[Collected data]
+++++
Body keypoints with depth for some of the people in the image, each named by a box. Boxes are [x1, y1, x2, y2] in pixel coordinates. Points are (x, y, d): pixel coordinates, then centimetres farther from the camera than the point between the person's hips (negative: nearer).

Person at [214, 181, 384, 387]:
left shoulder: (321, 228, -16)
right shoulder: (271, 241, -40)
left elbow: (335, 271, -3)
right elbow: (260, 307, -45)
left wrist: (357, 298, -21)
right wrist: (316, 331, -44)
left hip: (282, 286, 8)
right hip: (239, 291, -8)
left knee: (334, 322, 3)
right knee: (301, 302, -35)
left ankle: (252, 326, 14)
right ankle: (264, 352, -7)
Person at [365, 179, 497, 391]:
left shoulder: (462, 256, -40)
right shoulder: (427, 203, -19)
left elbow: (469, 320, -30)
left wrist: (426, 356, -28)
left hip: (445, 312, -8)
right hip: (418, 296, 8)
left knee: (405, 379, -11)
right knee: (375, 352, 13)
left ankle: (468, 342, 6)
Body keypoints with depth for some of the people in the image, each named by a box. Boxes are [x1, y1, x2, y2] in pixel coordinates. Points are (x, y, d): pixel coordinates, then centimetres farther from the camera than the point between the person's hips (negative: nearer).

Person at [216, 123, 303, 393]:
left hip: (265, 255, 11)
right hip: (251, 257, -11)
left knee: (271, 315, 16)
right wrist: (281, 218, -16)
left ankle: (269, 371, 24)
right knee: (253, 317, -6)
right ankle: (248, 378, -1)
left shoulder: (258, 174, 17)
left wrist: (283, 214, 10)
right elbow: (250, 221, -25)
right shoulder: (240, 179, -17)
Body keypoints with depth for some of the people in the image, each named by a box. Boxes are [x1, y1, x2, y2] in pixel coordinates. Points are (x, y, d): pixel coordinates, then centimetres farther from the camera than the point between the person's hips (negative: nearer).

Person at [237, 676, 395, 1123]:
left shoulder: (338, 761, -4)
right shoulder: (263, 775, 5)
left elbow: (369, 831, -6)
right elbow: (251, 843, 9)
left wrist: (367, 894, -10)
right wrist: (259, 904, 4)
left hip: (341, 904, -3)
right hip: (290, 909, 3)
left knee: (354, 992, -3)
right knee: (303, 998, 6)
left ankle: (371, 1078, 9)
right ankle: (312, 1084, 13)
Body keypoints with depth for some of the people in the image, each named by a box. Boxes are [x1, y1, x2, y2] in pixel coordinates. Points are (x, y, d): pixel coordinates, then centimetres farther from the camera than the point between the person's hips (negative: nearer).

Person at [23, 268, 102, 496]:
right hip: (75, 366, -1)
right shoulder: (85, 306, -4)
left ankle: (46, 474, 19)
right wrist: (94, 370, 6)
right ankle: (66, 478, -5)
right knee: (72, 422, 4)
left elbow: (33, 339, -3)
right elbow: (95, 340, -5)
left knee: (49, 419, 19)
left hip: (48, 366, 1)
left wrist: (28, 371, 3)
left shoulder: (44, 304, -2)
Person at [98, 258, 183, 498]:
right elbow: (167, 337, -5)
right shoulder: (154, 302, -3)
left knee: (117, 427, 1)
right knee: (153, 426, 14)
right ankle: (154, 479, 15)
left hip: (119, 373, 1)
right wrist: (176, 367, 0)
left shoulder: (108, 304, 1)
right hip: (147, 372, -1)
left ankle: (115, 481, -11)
+++++
## Exercise directions
Could you reproduce the entire listing above, with every line unchanged?

## Answer box
Body keypoints with depth for some of the people in the image, each named by a box. Boxes are [x1, y1, x2, y2] in pixel coordinates. Points are (x, y, d): pixel coordinates, then centimetres farther from the camera than the point between the person's hips (negative: nearer).

Person at [214, 181, 384, 387]:
left shoulder: (321, 228, -16)
right shoulder: (271, 241, -40)
left elbow: (335, 271, -3)
right elbow: (260, 307, -45)
left wrist: (357, 298, -21)
right wrist: (316, 331, -44)
left hip: (282, 286, 8)
right hip: (239, 291, -8)
left knee: (334, 322, 3)
right knee: (301, 302, -35)
left ankle: (252, 326, 14)
right ankle: (264, 352, -7)
Person at [365, 179, 497, 391]:
left shoulder: (462, 256, -40)
right shoulder: (427, 203, -19)
left elbow: (469, 320, -30)
left wrist: (426, 356, -28)
left hip: (445, 312, -8)
right hip: (418, 296, 8)
left knee: (405, 379, -11)
right knee: (375, 352, 13)
left ankle: (468, 342, 6)
Body keypoints with depth for some of the people in the image, each named by a box. Boxes are [x1, y1, x2, y2] in pixel coordinates. Points are (x, y, d): pixel coordinates, then centimetres farther from the camera than the point between the person's hips (negative: nearer).

Person at [216, 123, 303, 393]:
left hip: (265, 255, 11)
right hip: (251, 257, -11)
left knee: (271, 315, 16)
right wrist: (281, 218, -16)
left ankle: (269, 371, 24)
right knee: (253, 317, -6)
right ankle: (248, 378, -1)
left shoulder: (258, 174, 17)
left wrist: (283, 214, 10)
right elbow: (250, 221, -25)
right shoulder: (240, 179, -17)
Body keypoints with depth for some of the people in the image, each named by a box. Boxes are [x1, y1, x2, y2] in pixel coordinates. Points are (x, y, d): pixel coordinates, then centimetres farther from the camera than the point between the person's hips (negative: nearer).

Person at [237, 676, 395, 1123]:
left shoulder: (338, 761, -4)
right shoulder: (263, 775, 5)
left elbow: (369, 831, -6)
right elbow: (251, 843, 9)
left wrist: (367, 894, -10)
right wrist: (259, 904, 4)
left hip: (341, 904, -3)
right hip: (290, 909, 3)
left knee: (354, 992, -3)
right knee: (303, 998, 6)
left ankle: (371, 1078, 9)
right ankle: (312, 1084, 13)
Body keypoints with depth for some of the people in the image, each named by a box. Boxes are [x1, y1, x2, y2] in pixel coordinates. Points are (x, y, d): pixel coordinates, then centimetres farther from the camera than the point between the person's hips (negative: nearer).

Person at [23, 268, 102, 496]:
right hip: (75, 366, -1)
right shoulder: (85, 306, -4)
left ankle: (46, 474, 19)
right wrist: (94, 370, 6)
right ankle: (66, 478, -5)
right knee: (72, 422, 4)
left elbow: (33, 339, -3)
right elbow: (95, 340, -5)
left knee: (49, 419, 19)
left hip: (48, 366, 1)
left wrist: (28, 371, 3)
left shoulder: (44, 304, -2)
Person at [98, 258, 183, 498]:
right elbow: (167, 337, -5)
right shoulder: (154, 302, -3)
left knee: (117, 427, 1)
right knee: (153, 426, 14)
right ankle: (154, 479, 15)
left hip: (119, 373, 1)
right wrist: (176, 367, 0)
left shoulder: (108, 304, 1)
right hip: (147, 372, -1)
left ankle: (115, 481, -11)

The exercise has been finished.